Confidence that artificial intelligence (AI) technologies work in real-world clinical settings.

This section discusses the required evidence and the processes used to determine how well an artificial intelligence (AI) technology performs according to its intended use (referred to as efficacy). Interviewees for this research highlighted that these contribute to establishing the trustworthiness of, and hence increasing confidence in AI technologies.

Formal requirements for evidence in AI technologies are still being developed.

Evidence of an AI’s efficacy can be captured in several stages. AI technologies can progress through these stages during their development and deployment.

  1. Internal validation: The AI model is tested by its developer using a separate validation data set, often split from the same source as the training data set. It generally uses retrospective data sets (data that has been collected in the past).
  2. External validation: The AI model is tested with data from a different source to the training data set. It tests the generalisability of the model’s performance to clinically relevant scenarios, ensuring the performance that has been validated internally is maintained. External validation may be performed by the AI developer, or independently by a third party.
  3. Local validation: In some cases, limited further external validation may be needed as part of deploying AI at a local setting, to ensure its performance translates to the local data, patient populations and clinical scenarios. Procurement or commissioning entities may decide that the available evidence for an AI technology does not provide sufficient confidence that its performance will be acceptable in the local situation (local validation is discussed in section 4.3).
  4. Prospective clinical studies: The AI model is tested in a real-world clinical setting using data collected in real time. This evaluation determines whether the technology has benefits in terms of efficiency or patient outcomes. It involves testing the AI’s technical performance as well as its integration with clinical workflows.
  5. Ongoing monitoring: Healthcare settings should monitor the performance of AI algorithms in use to ensure there is no degradation due to population drift or technical factors elsewhere in the data pipeline.

Research has shown that many AI models that perform well at the internal validation stage perform significantly worse at the external validation stage.28 This may be due to the model being insufficiently ‘generalisable’; in other words, the model does not replicate its success when given data different to its original source. 

Further, products that perform well on both external and internal validation can perform poorly in prospective clinical studies.29 There can be many reasons for this poor performance, including human factors, technology infrastructure, and systems considerations.

Current approaches

Interviewees for this research noted that uncertainty in the appropriate evidence required for AI technologies can have a negative impact on the confidence of those commissioning and using AI technologies.

Current Medicines and Healthcare products Regulatory Agency (MHRA) guidelines for UK Conformity Assessment (UKCA) regulatory approval stipulate the need for internal validation testing.
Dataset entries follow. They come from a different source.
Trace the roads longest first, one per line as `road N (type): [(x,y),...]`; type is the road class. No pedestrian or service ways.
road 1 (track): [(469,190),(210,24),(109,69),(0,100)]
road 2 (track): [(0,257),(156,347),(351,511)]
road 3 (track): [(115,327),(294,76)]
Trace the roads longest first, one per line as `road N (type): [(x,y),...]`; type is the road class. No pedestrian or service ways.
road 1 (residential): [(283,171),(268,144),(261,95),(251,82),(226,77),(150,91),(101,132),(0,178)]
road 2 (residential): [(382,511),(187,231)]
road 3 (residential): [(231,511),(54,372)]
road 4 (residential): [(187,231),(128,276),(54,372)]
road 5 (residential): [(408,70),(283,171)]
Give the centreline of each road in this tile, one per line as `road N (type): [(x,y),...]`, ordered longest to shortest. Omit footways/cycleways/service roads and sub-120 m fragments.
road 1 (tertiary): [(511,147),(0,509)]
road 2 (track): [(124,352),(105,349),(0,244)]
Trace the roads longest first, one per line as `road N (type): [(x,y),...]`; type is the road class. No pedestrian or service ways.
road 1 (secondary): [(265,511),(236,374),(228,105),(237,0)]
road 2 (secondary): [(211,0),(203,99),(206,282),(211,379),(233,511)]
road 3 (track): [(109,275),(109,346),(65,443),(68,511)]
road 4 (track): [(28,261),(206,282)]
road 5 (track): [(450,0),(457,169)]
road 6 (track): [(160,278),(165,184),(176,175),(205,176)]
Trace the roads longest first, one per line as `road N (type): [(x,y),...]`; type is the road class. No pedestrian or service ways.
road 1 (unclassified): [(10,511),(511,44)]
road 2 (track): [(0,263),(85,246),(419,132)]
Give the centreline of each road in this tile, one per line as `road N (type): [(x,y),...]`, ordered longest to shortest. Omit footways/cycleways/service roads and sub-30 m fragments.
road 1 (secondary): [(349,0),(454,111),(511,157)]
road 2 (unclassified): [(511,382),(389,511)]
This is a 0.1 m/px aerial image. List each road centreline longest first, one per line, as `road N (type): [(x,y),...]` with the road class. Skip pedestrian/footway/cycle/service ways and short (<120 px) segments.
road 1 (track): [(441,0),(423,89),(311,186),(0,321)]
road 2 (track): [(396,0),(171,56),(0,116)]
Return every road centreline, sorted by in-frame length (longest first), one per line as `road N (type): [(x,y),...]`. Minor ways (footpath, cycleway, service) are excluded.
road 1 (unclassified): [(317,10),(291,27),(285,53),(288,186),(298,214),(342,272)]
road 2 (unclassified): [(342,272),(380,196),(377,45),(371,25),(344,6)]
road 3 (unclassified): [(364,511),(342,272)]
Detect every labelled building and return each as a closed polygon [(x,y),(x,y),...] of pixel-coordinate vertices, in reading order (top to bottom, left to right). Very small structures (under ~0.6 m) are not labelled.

Although the requirement for external validation (using data from a different source to the training data) may be inferred from the UKCA clinical evaluation requirements, there is currently no requirement for this validation to be conducted by an independent third party.30 Prospective clinical studies are not currently a requirement for regulatory approval for software as a medical device (SaMD).

Interviewees for this research, supported by literature, observed that although most AI technologies being considered by NHS settings have gone through internal validation, few have been externally validated by third parties or undergone prospective clinical studies.31,32 Interviewees observed that very few industry innovators are committed to long-term prospective clinical studies (which demand time and monetary resources). Instead, many present regulatory certifications (such as UKCA or CE certification) as evidence of their technology’s performance.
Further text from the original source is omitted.